Entre la France et le monde musulman, c’est le dialogue de sourds

Appels au boycott de plusieurs pays arabes après les propos du président français.

Entre la France et le monde musulman, c’est le dialogue de sourds

Des rayons d’ordinaire attribués aux produits français ont été vidés, suite à l’appel par des supermarchés au boycott des produits français au Koweït, le 25 octobre 2020. Ahmed Hagagy/Reuters

Jamais depuis la fin de la guerre d’Algérie les relations entre la France et le monde musulman n’ont été si tendues, jamais le fossé n’a semblé aussi profond, jamais l’incompréhension n’a été si vive. Alors que la France vient tout juste de rendre un hommage national à Samuel Paty, enseignant d’histoire-géographie décapité par un réfugié tchétchène après avoir montré des caricatures de Charlie Hebdo représentant le prophète Mahomet à ses élèves, dans le cadre d’un cours sur la liberté d’expression, les réactions hostiles au président Emmanuel Macron et plus généralement à la tradition blasphématoire française se multiplient dans le monde arabo-musulman. En ligne de mire : le discours sur le séparatisme tenu par le chef d’État français le 2 octobre, ainsi que ses propos lors de la cérémonie organisée en mémoire de la victime samedi par lesquels il a promis de ne pas « renoncer aux caricatures ». Depuis samedi, les appels au boycott de produits français se sont propagés dans plusieurs pays du Moyen-Orient en conférant à des problématiques nationales un caractère international.

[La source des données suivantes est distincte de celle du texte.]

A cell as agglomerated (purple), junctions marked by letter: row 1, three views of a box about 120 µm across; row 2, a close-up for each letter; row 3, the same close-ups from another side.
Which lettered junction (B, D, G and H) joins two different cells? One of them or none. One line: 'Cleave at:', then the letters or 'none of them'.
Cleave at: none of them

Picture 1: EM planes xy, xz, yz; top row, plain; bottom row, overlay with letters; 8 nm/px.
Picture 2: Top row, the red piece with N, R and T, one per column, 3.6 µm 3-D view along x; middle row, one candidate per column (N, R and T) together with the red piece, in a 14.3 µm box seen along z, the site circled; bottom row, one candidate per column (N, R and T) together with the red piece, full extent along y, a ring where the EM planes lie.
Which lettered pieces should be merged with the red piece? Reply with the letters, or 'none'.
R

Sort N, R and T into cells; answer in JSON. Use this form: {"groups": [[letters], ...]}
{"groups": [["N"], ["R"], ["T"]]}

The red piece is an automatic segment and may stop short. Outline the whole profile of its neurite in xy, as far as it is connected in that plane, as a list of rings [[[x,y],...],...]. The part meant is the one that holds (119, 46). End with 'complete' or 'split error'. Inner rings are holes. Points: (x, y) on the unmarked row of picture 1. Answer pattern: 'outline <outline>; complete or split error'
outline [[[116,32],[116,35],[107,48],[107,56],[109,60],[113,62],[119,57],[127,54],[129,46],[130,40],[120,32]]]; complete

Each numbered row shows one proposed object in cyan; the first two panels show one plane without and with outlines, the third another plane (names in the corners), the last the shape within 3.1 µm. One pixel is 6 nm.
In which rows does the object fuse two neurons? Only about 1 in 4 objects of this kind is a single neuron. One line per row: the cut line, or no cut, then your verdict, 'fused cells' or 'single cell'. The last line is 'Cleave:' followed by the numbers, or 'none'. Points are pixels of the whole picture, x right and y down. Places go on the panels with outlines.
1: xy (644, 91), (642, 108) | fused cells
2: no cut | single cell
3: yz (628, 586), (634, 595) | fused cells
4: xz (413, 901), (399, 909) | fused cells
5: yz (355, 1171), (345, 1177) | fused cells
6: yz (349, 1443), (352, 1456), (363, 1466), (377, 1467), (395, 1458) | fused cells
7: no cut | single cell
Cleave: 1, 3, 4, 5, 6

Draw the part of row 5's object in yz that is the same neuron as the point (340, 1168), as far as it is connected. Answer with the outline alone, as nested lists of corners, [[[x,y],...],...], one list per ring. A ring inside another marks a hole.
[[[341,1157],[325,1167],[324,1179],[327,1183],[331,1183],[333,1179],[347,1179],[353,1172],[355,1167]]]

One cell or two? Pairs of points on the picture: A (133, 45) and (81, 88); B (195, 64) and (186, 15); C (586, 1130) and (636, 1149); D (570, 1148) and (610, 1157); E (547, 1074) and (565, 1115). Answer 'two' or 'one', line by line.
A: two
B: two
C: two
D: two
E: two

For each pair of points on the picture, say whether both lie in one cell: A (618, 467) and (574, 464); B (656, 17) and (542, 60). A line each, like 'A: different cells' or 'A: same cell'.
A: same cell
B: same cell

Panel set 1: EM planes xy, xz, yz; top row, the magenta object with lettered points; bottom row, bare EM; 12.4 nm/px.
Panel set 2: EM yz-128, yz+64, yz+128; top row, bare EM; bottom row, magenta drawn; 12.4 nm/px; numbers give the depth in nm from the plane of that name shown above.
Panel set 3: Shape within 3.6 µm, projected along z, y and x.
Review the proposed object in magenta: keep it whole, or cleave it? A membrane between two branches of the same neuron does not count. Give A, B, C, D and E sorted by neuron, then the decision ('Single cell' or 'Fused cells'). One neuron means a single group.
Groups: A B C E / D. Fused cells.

Au Qatar, les chaînes de distribution al-Meera et Souq al-Baladi ont annoncé qu’elles retiraient les produits français des magasins et l’Université du Qatar s’est fendue vendredi d’un tweet afin de déclarer le report de la semaine culturelle française pour « atteinte délibérée à l’islam et à ses symboles ». Au Koweït, le vice-président de la Fédération des coopératives, Khaled al-Otaïbi, a confié à l’AFP « avoir retiré tous les produits français, à savoir les fromages, les crèmes et les cosmétiques, des rayons », et les avoir « restitués aux agents agréés de ces marques » dans le pays. Près de 430 agences de voyages ont en outre suspendu les réservations de vols vers la France. En Jordanie, c’est le Front d’action islamique, parti d’opposition, qui a appelé les citoyens à boycotter les produits français. En Égypte, le grand imam de l’institution al-Azhar, le cheikh Ahmad el-Tayeb, a dénoncé une « campagne systématique pour entraîner l’islam dans des batailles politiques », ajoutant ne pas accepter « de voir nos symboles et nos lieux saints victimes de négociations à bas prix dans les batailles électorales ». En Libye, Mohammad Zayed, l’un des membres du conseil présidentiel, a condamné les propos d’Emmanuel Macron en insistant sur le fait que « le statut du prophète Mahomet ne sera pas affecté par des déclarations malveillantes ou des dessins triviaux ». Au Yémen enfin, le ministre des Affaires religieuses, Ahmad Attiya, a retweeté des appels au boycott.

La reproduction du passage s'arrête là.